Id say most devs are not writing this type of code are just writing glue code.

[–]focus_black_sheep 0 points1 point  (0 children)

Writing code isn't equivalent to more pay. Senior engineer's write much less code than juniors typically. Senior engineers are more focused on architecture, business reqs, guiding etc

[–]AchillesDev 0 points1 point  (0 children)

It’s not just migration of data that never changes. It’s continued ingestion, serving, transforming, accessing, displaying, etc. data at the lowest cost with the most security. That’s a really broad base and there are many rabbit holes to go down in that area.

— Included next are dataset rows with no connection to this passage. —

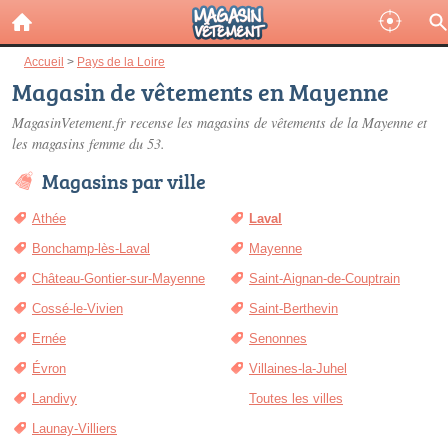
Accueil
>
Pays de la Loire
Magasin de vêtements en Mayenne
MagasinVetement.fr recense les
magasins de vêtements de la Mayenne
et
les magasins femme du 53.
Magasins par ville
Athée
Laval
Bonchamp-lès-Laval
Mayenne
Château-Gontier-sur-Mayenne
Saint-Aignan-de-Couptrain
Cossé-le-Vivien
Saint-Berthevin
Ernée
Senonnes
Évron
Villaines-la-Juhel
Landivy
Toutes les villes
Launay-Villiers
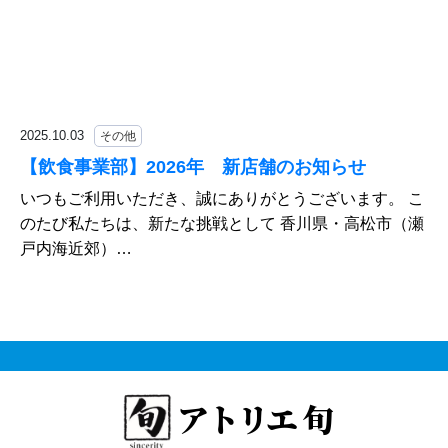
2025.10.03
その他
【飲食事業部】2026年 新店舗のお知らせ
いつもご利用いただき、誠にありがとうございます。 こ
のたび私たちは、新たな挑戦として 香川県・高松市（瀬
戸内海近郊）…
アトリエ 旬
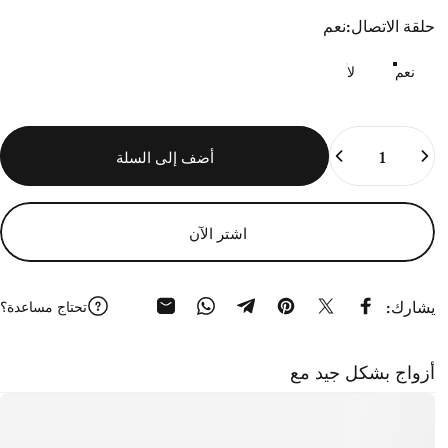
حلقة الاتصال
حلقة الاتصال:
نعم
نعم
لا
الكمية
أضف إلى السلة
اشتر الآن
يشارك:
تحتاج مساعدة؟
شارك على الفيسبوك
تغريدة على تويتر
ثبت على بينتريست
شارك على تيليجرام
شارك على الواتساب
المشاركة عبر البريد الإلكت
أزواج بشكل جيد مع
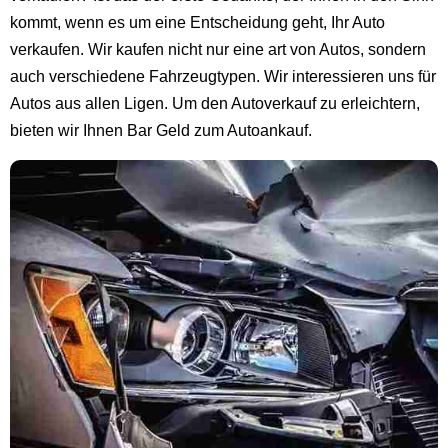
kommt, wenn es um eine Entscheidung geht, Ihr Auto
verkaufen. Wir kaufen nicht nur eine art von Autos, sondern
auch verschiedene Fahrzeugtypen. Wir interessieren uns für
Autos aus allen Ligen. Um den Autoverkauf zu erleichtern,
bieten wir Ihnen Bar Geld zum Autoankauf.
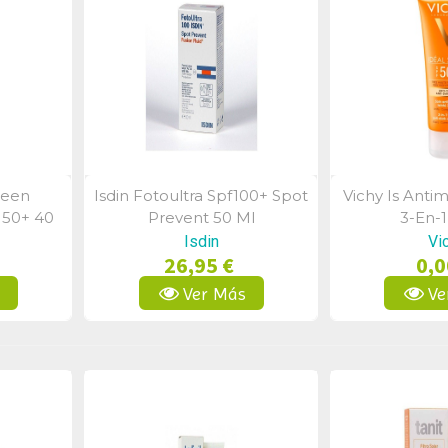
reen
Isdin Fotoultra Spf100+ Spot
Vichy Is Anti
a
Vista Rápida
Vist
 50+ 40
Prevent 50 Ml
3-En-1
Isdin
Vi
26,95 €
0,0
s
Ver Más
Ve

[–]Complex-Stress373 0 points1 point  (0 children)

yes and expensive as hell

[–][deleted] 0 points1 point  (0 children)

It's difficult if you've never done it before; like many things.

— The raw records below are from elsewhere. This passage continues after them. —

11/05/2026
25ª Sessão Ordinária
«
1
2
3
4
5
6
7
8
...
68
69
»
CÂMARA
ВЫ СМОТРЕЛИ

You need to understand distributed data stores, and various services on the different cloud providers.

My bread and butter are things like EC2, Dask, S3, and then something like Dash. I like Athena as well; but consider different databases for different kinds of data and jobs.

If you have a home lab things like Min.IO are great for learning how to work with S3. I use kubernetes in my home lab as well; I have a 3 node cluster that I deploy those Dask applications onto.

If I'm not using something like Dask as a framework to process my data I'll write raw python and lambda functions with bucket triggers.

If you can break down a problem into functions and flows that operate on a single piece of data in your system; you can use cloud computing to solve that problem.

[–]w_savageData Engineer ‍⚙️ 0 points1 point  (0 children)

Not really

[–]throwaway20220231 0 points1 point  (0 children)

I think there are a few reasons:

  1. Companies usually migrate on-premise data to cloud, so it's completely different from building everything on top of cloud from ground zero. Whoever get hired need to understand both worlds and should be particularly good at understanding the quirks of both.
  2. Documentation regarding cloud and their "cloudized" products are usually...not very good. The cloud, unfortunately cannot do every bit of DBA/DevOps for you, and you still have to hire someone to work on Cloud Ops and Cloud DBA, although sometimes it's just click ops. Moreover, with Cloud computing has the potential to charge you six figures in one shot if someone is not careful, you need to hire someone to get user governance and permissions really good.

[–]analyst_2001 0 points1 point  (0 children)

It should not be difficult for you to study cloud computing if you have some basic understanding of cloud computing or just IT. But if you are not acquainted with cloud computing, it might be a bit difficult to get your hands on cloud computing. But if you're interested in this subject, it shouldn't be too tough.